2013 ice mass loss from PROMICE weather stations

September 20, 2013
Robert S. Fausto, Signe B. Andersen og Jason E. Box

Melt season 2013 ice melt recorded by PROMICE automatic weather stations was below year 2010-2012 values placing 2013 near average like year 2009.

The Greenland ice sheet spans 2100 km north-south, and lies as much as 700 km below the Arctic circle where more than 9 m of ice melt has been observed (figure 2). Year 2013 ice melt for South and South-west Greenland ranged from 2.9 to 4.8 m (at TAS_L, QAS_L, NUK_L and KAN_L stations), while ice melt values at the more northerly KPC_L, SCO_L, UPE_L and THU_L stations range between 0.3 and 3 m at the lowest elevations (below 500 m above sea level). The melt values from higher elevation stations (above 500 m) range from 0.0 to 2.5 m in the south and from −0.4 to 2 m in the north.
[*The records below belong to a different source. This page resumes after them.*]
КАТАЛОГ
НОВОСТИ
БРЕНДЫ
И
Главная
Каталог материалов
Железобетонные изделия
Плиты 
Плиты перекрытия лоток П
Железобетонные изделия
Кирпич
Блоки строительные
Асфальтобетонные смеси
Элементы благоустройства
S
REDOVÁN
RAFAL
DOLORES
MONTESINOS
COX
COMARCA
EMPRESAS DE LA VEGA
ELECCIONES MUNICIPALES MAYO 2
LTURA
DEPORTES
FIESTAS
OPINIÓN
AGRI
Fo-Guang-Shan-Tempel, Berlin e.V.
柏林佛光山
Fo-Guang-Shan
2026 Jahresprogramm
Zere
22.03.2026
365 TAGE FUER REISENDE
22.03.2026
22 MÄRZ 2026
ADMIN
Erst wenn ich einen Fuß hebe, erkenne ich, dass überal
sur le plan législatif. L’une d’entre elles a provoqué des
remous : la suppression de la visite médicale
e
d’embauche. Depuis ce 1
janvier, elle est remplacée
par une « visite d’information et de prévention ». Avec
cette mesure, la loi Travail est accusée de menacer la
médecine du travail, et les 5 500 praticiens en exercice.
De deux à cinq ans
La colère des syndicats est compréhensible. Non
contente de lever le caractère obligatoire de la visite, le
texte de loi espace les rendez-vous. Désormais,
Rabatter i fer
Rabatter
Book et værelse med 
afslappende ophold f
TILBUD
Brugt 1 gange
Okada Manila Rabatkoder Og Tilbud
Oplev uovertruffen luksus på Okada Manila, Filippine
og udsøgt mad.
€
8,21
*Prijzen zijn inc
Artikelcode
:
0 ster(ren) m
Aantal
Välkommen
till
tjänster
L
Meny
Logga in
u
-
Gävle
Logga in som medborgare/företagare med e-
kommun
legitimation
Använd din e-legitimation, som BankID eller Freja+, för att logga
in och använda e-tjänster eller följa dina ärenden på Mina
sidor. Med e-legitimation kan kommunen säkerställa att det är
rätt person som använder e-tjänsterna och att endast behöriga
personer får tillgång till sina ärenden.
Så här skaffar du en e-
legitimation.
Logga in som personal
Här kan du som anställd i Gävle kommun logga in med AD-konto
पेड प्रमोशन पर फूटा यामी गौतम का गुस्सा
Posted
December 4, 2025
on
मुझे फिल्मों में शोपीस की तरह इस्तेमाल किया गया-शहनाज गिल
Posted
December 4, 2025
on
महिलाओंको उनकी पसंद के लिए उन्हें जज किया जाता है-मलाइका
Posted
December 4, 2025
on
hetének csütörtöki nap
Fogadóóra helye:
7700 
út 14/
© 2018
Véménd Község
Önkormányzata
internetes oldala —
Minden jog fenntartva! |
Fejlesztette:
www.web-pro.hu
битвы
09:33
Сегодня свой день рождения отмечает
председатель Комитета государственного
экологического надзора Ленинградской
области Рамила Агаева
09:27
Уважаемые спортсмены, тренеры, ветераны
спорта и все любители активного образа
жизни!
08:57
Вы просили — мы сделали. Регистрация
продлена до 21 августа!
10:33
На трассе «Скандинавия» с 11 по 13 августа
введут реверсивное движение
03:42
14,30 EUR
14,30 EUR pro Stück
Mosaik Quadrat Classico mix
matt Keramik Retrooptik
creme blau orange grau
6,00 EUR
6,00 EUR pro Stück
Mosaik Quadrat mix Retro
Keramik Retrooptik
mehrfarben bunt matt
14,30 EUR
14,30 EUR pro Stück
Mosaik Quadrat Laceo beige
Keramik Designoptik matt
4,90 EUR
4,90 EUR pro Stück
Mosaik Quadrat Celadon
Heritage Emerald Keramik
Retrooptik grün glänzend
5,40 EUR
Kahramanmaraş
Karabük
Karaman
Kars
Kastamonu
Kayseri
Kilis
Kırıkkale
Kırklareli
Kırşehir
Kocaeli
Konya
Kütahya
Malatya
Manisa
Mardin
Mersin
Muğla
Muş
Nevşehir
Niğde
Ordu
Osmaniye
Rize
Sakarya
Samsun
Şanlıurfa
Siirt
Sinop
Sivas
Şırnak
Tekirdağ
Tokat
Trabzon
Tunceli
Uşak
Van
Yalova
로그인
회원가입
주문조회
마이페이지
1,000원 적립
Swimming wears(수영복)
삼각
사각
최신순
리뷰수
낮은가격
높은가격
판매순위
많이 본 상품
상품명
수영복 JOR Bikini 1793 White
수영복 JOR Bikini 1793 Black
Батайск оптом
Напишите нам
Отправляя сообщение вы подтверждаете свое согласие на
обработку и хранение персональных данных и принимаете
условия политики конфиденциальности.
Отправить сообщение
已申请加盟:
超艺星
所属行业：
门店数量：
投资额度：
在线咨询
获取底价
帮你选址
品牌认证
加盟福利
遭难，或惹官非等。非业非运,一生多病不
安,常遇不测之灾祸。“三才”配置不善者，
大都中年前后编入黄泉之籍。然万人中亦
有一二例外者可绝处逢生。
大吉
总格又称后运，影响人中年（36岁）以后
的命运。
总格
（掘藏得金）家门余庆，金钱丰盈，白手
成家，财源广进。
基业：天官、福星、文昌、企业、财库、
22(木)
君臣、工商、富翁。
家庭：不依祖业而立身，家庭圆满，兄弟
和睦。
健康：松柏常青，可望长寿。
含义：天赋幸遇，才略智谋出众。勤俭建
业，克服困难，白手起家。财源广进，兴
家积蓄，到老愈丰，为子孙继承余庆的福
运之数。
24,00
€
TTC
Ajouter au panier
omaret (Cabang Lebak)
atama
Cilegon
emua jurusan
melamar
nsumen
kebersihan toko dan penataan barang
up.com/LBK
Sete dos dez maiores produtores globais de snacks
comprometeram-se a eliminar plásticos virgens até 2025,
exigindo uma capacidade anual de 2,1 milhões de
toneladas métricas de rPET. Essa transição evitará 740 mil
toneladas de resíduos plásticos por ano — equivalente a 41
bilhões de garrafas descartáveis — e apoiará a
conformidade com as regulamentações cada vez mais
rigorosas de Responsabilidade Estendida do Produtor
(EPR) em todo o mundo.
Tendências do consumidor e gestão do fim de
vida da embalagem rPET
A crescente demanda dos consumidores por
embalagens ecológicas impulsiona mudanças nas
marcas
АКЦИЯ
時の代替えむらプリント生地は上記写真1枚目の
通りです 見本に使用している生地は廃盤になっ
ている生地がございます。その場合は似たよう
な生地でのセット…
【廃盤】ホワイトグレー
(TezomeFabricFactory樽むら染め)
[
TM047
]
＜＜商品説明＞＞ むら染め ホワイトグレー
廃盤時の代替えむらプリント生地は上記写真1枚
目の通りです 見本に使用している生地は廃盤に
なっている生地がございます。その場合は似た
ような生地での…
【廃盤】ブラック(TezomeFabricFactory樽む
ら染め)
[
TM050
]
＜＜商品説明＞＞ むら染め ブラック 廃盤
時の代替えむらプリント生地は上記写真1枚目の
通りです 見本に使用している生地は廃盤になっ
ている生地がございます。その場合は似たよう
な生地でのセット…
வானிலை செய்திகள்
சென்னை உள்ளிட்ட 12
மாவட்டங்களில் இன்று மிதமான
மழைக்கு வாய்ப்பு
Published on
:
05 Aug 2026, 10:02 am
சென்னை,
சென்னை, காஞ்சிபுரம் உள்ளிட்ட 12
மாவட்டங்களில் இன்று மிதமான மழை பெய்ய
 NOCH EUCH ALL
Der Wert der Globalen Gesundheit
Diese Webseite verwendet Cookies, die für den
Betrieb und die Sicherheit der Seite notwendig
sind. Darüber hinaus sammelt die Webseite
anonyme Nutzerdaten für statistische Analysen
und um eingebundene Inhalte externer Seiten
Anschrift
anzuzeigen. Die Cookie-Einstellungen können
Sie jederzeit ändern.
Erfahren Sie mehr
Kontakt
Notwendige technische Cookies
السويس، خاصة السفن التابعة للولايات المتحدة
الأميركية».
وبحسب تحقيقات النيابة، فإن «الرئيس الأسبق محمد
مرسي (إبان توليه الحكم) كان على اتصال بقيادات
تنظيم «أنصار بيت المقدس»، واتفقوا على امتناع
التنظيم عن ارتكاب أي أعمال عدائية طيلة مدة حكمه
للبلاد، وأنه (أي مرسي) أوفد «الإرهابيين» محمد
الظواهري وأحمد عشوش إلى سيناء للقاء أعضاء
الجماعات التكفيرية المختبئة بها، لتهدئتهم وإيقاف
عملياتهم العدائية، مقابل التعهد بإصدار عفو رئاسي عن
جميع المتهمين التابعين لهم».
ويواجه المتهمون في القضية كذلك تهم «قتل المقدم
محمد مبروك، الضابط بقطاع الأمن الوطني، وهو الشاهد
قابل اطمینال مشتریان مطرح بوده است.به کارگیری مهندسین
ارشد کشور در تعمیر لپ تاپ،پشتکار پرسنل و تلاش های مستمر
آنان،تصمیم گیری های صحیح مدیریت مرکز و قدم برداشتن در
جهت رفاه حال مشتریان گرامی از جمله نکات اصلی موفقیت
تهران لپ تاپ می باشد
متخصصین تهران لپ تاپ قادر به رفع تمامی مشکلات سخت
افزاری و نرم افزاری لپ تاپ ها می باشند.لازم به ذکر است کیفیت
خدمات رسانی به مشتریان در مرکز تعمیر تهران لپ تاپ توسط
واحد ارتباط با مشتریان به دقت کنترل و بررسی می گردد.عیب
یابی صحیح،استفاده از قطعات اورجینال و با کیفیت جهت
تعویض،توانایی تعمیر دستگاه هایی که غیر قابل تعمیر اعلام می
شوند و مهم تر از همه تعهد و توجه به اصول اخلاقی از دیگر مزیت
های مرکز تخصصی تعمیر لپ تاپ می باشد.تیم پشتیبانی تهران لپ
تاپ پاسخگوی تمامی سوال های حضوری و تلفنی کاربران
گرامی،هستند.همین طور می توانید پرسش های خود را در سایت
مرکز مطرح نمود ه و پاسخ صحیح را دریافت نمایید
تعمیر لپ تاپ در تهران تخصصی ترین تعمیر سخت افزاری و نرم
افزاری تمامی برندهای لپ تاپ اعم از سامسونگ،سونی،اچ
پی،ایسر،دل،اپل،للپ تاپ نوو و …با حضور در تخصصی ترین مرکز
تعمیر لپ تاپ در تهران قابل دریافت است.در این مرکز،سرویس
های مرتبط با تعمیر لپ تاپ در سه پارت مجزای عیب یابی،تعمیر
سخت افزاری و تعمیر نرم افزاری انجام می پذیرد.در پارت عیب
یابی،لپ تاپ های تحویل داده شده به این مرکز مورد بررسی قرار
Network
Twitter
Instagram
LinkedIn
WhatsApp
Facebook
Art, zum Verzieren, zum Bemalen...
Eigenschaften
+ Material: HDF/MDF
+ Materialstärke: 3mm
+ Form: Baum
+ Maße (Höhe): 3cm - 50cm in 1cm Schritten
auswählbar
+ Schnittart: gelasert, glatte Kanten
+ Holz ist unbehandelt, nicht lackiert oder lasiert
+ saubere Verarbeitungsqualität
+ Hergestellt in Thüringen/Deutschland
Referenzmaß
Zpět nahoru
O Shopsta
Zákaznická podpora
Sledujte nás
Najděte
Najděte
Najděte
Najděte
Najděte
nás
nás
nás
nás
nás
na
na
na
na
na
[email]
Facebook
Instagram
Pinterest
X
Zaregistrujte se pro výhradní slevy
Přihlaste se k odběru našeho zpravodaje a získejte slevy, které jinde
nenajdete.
This is in line with the calculated surface contribution to total the mass balance and although this is not alarming like the record melt of 2012, it is nevertheless an ice loss corresponding to a net total ice sheet sea level rise contribution.

The 2012 extremes in melt, air temperature, melt season duration, runoff, and albedo are shown to be unparalleled in the period with satellite and in situ observations on an ice-sheet-wide scale. The extreme 2012 values are mainly driven by a persistent high air pressure over Greenland accompanied by warm air import from the southwest while also associated with low cloud amounts and thus high amounts of solar radiation. The increased melt observed in Greenland in the past 6 summers suggests a change in the general circulation patterns of the Arctic.

Figure 1. Location and identification codes of PROMICE automatic weather stations. Each dot represents two or three stations at different elevations. Dotted lines are elevation contours in m above sea level.

A systematic, persistent change in the early-summer atmospheric circulation in the Arctic region are thought to be related to atmospheric circulation events called “blocking” providing conditions favorable for enhanced ice melt in Greenland. Conditions favoring increased melt have been most pronounced in the southern and western parts of Greenland.

Year 2013 however was characterized by colder north air inflow along west Greenland. Summer 2013 displayed overall low pressure, more clouds and precipitation over west Greenland despite some intense melt episodes in early June and late July. While melt onset in 2013 began late May as in 2012, the melt season was punctuated by snowfall a month earlier than in 2012 on 17 August.

Figure 3. Yearly net ice loss in meters for the PROMICE AWS stations. The symbols indicate the distinct melt years. The ice loss is measured by a pressure transducer system drilled into the ice.